Aim of the exercise —
Using the data below, count the lines that carry the string "Marshal" and write only the count.

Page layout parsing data
[Start of Attachment]

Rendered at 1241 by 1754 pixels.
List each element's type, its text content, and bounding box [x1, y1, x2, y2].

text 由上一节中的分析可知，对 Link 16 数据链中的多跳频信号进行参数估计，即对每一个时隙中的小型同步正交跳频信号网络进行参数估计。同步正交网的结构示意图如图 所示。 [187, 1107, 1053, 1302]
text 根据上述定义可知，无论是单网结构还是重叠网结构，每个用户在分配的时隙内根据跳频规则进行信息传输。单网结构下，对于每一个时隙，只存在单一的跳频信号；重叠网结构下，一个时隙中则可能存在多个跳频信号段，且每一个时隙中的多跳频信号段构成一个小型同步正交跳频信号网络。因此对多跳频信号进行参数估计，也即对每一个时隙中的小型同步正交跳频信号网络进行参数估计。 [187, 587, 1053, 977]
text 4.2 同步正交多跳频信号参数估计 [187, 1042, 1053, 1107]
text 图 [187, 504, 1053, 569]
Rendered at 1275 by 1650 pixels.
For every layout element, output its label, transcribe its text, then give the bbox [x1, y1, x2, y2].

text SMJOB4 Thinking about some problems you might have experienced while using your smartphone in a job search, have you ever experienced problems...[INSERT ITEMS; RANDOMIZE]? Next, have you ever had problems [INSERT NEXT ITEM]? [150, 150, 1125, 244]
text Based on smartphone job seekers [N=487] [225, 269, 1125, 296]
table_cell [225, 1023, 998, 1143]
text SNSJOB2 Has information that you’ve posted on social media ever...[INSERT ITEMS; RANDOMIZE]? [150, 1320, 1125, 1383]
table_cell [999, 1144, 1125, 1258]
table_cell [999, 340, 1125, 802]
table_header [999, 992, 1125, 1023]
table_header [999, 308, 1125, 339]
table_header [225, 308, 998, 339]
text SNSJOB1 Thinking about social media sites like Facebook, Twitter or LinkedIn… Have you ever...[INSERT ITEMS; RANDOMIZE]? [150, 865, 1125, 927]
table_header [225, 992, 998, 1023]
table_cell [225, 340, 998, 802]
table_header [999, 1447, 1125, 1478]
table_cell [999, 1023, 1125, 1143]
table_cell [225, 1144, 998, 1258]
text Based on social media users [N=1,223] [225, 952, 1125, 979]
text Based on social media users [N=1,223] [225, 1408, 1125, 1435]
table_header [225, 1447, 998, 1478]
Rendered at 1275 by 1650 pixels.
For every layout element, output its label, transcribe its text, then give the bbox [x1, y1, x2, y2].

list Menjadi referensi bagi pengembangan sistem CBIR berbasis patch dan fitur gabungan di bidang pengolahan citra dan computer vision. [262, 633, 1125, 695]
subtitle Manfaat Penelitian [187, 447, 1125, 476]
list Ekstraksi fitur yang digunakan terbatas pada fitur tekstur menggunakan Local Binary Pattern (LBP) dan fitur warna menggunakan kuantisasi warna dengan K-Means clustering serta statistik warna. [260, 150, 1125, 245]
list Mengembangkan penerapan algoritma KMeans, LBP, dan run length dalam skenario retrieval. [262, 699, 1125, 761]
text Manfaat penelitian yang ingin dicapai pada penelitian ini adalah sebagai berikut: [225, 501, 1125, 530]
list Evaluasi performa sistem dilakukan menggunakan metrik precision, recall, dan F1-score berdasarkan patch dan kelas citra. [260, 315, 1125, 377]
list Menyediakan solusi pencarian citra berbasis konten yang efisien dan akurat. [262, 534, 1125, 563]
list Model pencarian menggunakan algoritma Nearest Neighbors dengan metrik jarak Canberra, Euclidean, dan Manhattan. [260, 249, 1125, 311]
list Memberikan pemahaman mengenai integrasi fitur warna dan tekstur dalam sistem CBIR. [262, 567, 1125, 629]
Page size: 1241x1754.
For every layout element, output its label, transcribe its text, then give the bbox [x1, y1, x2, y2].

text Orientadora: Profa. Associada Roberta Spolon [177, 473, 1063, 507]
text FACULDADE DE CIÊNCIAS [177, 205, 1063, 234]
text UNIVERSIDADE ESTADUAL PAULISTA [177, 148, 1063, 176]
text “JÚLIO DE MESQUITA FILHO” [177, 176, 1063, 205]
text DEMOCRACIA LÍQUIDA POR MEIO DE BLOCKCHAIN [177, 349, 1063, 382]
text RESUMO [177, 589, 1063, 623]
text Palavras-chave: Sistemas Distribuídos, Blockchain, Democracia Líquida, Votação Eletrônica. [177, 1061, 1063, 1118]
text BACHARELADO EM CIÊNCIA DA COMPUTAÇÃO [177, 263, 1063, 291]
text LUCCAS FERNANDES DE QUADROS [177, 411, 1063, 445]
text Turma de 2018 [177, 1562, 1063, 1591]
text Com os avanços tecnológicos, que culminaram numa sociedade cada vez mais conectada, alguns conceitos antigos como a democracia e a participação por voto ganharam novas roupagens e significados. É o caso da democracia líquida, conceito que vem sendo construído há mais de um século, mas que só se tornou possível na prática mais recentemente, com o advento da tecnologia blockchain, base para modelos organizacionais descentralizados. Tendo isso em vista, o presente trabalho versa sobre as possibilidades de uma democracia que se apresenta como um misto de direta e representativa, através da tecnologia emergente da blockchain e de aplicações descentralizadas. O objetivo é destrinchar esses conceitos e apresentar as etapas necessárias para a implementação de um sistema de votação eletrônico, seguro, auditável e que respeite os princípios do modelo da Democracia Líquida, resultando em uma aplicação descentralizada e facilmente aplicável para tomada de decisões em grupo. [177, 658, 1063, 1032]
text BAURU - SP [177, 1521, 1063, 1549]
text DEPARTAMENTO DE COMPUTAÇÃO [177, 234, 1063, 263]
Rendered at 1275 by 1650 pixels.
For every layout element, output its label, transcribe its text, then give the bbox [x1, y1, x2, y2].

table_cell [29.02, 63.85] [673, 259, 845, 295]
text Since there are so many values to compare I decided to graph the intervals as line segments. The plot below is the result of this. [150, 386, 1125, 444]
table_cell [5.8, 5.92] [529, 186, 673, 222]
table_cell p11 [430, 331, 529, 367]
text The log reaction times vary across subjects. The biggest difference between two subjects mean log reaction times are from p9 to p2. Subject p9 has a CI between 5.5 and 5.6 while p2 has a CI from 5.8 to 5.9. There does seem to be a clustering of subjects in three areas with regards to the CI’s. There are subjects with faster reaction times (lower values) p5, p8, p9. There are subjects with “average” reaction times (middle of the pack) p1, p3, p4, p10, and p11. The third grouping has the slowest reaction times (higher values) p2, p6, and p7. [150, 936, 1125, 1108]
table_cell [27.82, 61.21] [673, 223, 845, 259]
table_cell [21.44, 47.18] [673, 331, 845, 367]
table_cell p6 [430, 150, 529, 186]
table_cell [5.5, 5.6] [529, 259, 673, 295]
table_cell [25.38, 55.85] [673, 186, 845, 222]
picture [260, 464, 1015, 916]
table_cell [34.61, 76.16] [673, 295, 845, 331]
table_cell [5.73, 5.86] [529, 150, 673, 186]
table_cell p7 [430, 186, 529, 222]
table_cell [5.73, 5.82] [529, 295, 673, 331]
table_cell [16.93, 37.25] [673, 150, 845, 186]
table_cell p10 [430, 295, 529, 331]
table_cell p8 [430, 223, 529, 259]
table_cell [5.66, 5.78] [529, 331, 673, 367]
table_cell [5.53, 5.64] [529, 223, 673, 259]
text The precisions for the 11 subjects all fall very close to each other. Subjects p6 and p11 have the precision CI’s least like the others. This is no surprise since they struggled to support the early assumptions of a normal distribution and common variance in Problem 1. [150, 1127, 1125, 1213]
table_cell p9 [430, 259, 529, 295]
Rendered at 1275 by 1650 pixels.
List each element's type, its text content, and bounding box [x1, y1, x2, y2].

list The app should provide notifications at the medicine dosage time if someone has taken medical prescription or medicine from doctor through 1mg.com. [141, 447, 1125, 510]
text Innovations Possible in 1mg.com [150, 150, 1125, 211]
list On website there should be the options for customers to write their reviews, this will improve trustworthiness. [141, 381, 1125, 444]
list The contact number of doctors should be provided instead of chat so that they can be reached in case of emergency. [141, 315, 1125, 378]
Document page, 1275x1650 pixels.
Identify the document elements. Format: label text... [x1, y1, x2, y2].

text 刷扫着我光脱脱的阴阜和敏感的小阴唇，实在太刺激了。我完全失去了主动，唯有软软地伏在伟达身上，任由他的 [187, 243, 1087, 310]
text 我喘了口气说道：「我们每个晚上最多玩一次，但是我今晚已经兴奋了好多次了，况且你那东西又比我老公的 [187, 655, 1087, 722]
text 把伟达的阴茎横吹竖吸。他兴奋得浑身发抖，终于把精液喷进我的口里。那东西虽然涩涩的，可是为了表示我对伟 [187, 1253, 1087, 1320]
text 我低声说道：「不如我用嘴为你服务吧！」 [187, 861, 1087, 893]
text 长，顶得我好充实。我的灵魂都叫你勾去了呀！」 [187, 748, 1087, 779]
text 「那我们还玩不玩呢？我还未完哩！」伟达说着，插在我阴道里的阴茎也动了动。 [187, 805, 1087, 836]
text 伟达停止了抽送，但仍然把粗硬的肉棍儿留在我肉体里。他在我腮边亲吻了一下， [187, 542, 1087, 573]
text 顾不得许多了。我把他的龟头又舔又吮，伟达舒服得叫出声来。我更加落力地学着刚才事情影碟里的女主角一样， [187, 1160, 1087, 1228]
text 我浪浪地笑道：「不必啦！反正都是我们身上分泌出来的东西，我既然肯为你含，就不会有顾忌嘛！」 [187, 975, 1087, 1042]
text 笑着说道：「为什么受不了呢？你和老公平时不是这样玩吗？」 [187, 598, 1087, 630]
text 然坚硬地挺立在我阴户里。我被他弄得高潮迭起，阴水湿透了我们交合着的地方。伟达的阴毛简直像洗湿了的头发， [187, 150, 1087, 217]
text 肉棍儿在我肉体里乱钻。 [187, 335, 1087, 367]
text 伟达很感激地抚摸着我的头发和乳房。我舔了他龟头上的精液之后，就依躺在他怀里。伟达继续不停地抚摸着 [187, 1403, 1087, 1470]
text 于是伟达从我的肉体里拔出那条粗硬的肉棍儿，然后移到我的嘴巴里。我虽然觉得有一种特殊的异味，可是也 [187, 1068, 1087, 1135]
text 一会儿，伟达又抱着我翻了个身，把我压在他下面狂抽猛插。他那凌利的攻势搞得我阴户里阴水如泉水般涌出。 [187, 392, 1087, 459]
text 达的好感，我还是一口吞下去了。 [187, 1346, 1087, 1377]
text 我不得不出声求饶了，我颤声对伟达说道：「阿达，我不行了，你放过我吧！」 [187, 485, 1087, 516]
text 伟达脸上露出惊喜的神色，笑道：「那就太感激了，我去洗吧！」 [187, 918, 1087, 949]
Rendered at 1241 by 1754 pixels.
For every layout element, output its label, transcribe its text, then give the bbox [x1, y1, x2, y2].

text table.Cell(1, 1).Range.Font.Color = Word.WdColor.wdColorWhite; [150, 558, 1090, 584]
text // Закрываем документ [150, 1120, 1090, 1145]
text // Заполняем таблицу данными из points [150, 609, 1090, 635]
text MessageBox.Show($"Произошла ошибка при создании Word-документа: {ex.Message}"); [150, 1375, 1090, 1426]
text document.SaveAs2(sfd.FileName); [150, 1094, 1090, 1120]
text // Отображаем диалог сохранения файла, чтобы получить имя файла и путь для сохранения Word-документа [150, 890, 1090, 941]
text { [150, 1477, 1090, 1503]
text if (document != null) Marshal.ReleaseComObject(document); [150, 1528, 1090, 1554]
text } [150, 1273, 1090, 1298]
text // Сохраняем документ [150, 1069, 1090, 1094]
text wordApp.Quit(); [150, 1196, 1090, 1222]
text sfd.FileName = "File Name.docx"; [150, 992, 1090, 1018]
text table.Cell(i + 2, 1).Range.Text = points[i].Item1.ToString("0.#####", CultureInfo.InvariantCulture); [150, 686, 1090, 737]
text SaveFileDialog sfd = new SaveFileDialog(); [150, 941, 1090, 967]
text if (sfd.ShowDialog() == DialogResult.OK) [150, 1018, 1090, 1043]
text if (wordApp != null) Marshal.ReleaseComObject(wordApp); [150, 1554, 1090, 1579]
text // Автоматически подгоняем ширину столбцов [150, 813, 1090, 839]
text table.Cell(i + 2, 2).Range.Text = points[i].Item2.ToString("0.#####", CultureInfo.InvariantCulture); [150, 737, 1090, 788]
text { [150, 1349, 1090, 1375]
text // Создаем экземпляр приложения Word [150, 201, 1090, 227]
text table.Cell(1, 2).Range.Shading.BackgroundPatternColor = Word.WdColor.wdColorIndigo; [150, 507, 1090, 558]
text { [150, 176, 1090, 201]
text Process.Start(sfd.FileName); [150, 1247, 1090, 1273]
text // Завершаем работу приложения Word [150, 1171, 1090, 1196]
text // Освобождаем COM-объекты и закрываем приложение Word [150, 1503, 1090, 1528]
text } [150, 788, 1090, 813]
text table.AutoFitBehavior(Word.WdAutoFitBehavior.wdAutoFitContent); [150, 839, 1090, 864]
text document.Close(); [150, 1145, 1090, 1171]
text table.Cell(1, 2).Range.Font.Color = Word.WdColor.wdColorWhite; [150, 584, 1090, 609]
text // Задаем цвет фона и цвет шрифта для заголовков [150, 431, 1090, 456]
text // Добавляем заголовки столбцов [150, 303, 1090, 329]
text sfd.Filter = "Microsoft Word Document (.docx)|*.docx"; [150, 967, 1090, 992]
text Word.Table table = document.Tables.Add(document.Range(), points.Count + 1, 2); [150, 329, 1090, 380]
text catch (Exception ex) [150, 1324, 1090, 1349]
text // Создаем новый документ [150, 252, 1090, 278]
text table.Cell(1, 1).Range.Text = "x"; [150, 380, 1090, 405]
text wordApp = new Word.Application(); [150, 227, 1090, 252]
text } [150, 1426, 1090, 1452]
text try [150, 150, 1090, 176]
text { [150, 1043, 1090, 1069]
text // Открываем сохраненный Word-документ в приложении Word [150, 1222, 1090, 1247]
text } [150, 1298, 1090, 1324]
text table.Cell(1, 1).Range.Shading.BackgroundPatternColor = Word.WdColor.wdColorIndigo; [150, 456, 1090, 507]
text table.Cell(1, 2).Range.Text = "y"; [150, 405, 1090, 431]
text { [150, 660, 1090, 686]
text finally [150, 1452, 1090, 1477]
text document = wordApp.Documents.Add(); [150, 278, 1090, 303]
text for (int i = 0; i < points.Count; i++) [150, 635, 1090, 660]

[End of Attachment]

Result —
2